--- What you need to do ---
Copy every one of the lines below word for word, but leave out the pictures.
++++++
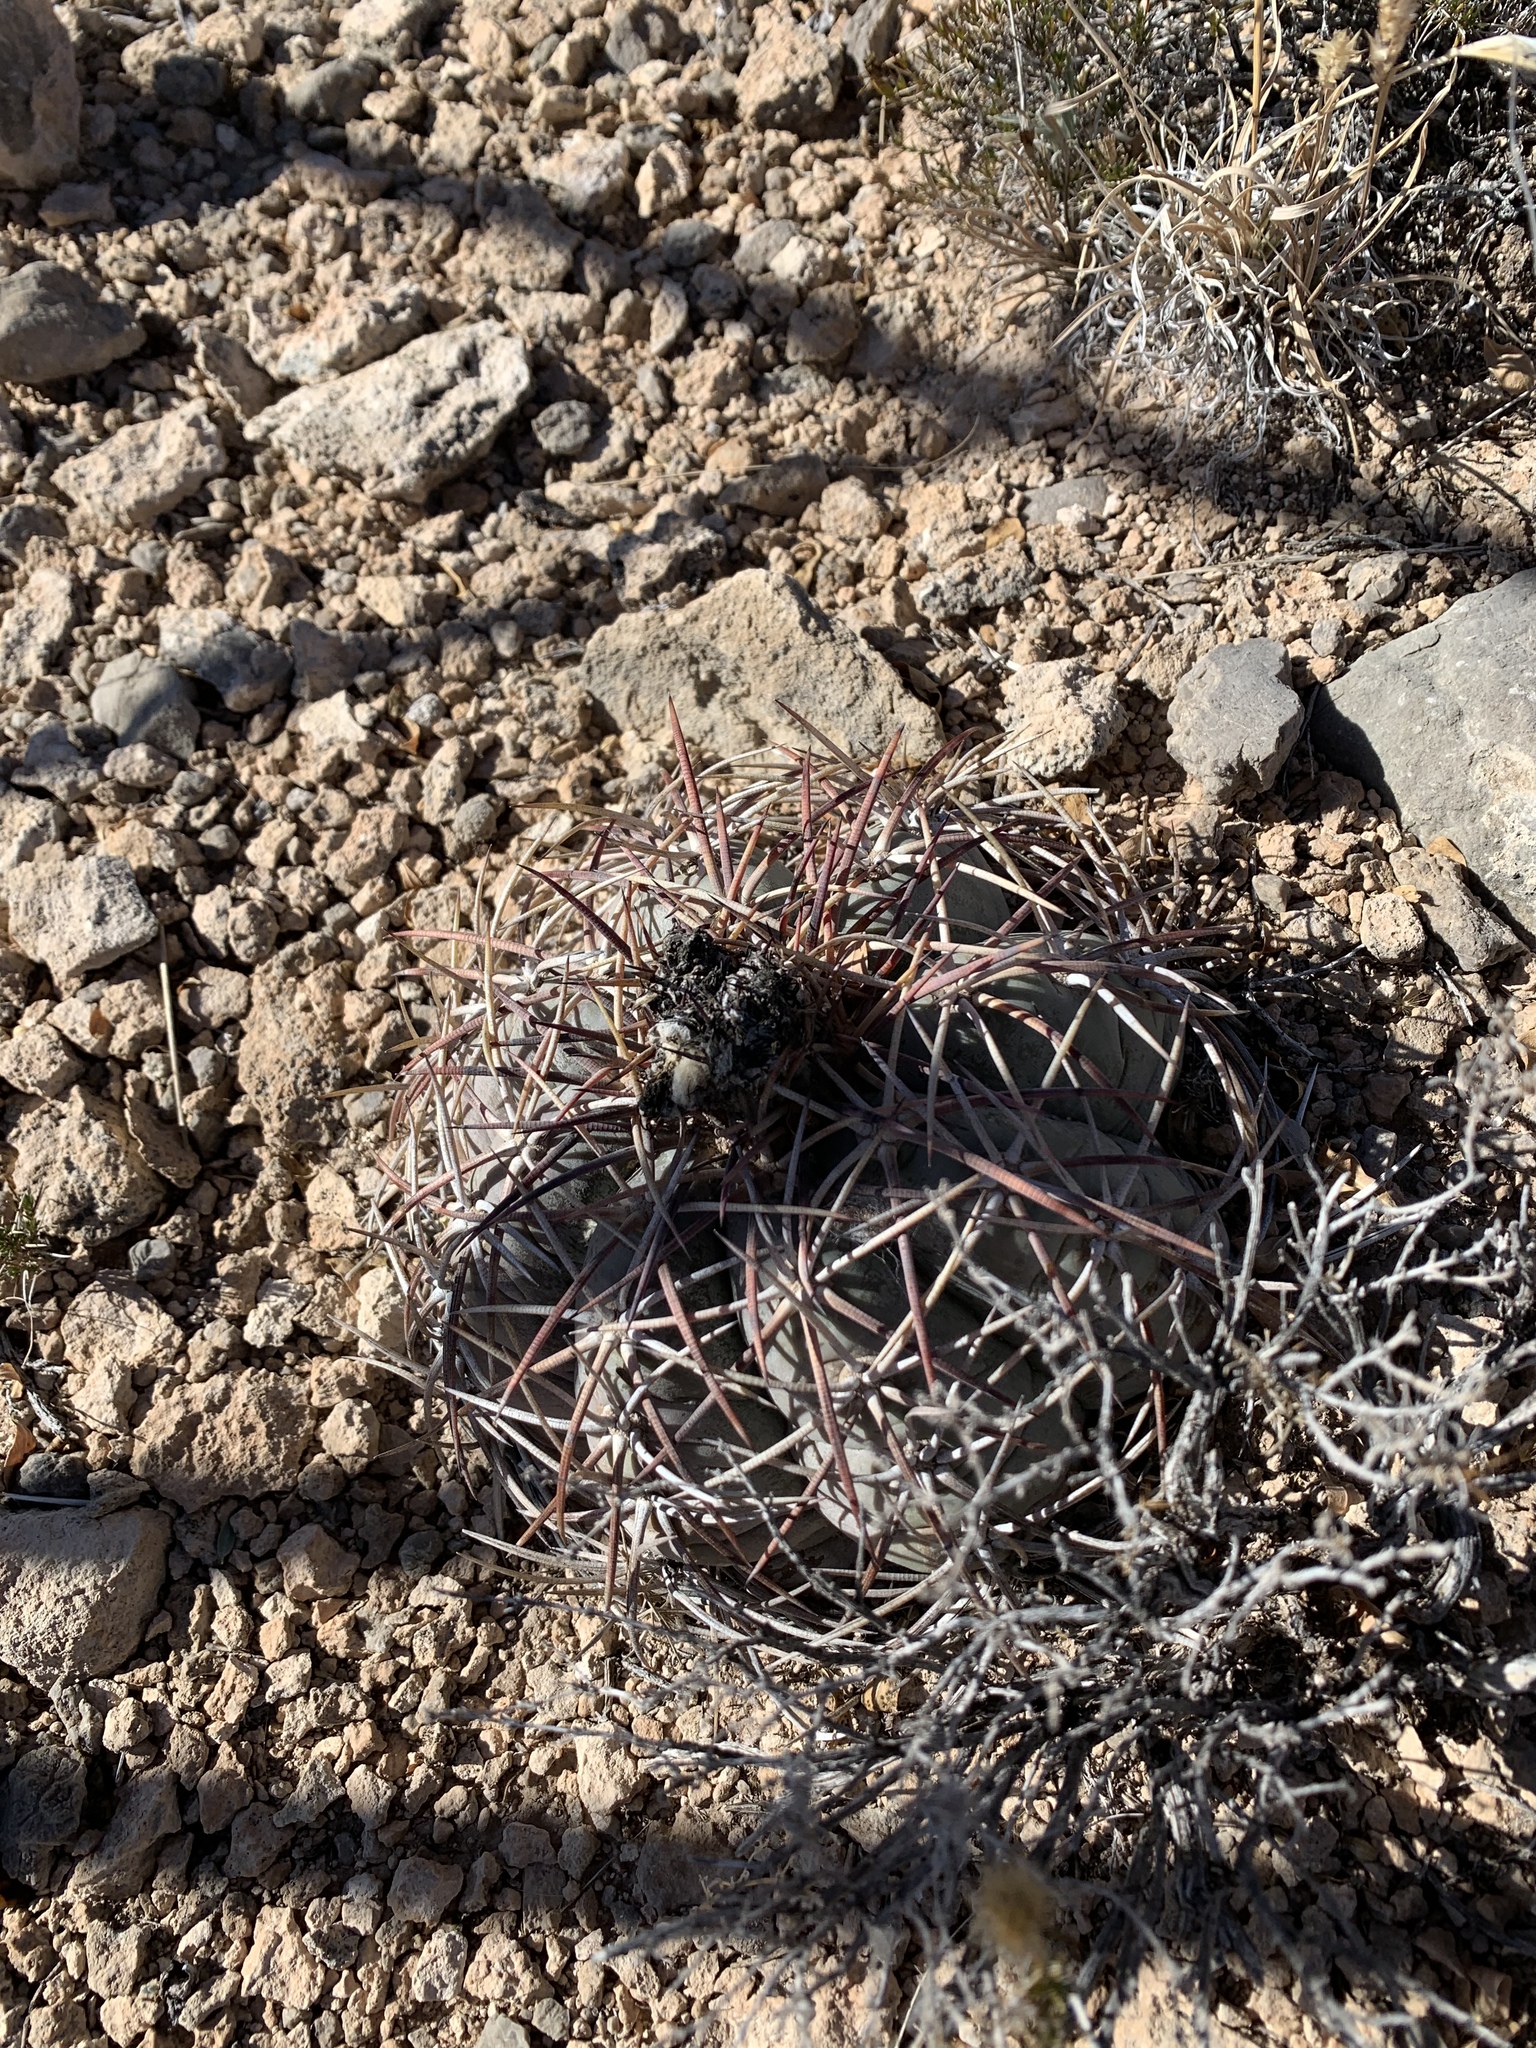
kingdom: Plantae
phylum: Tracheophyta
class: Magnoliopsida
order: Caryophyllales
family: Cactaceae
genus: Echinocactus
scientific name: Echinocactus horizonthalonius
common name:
++++++
--- Finished task ---
kingdom: Plantae
phylum: Tracheophyta
class: Magnoliopsida
order: Caryophyllales
family: Cactaceae
genus: Echinocactus
scientific name: Echinocactus horizonthalonius
common name:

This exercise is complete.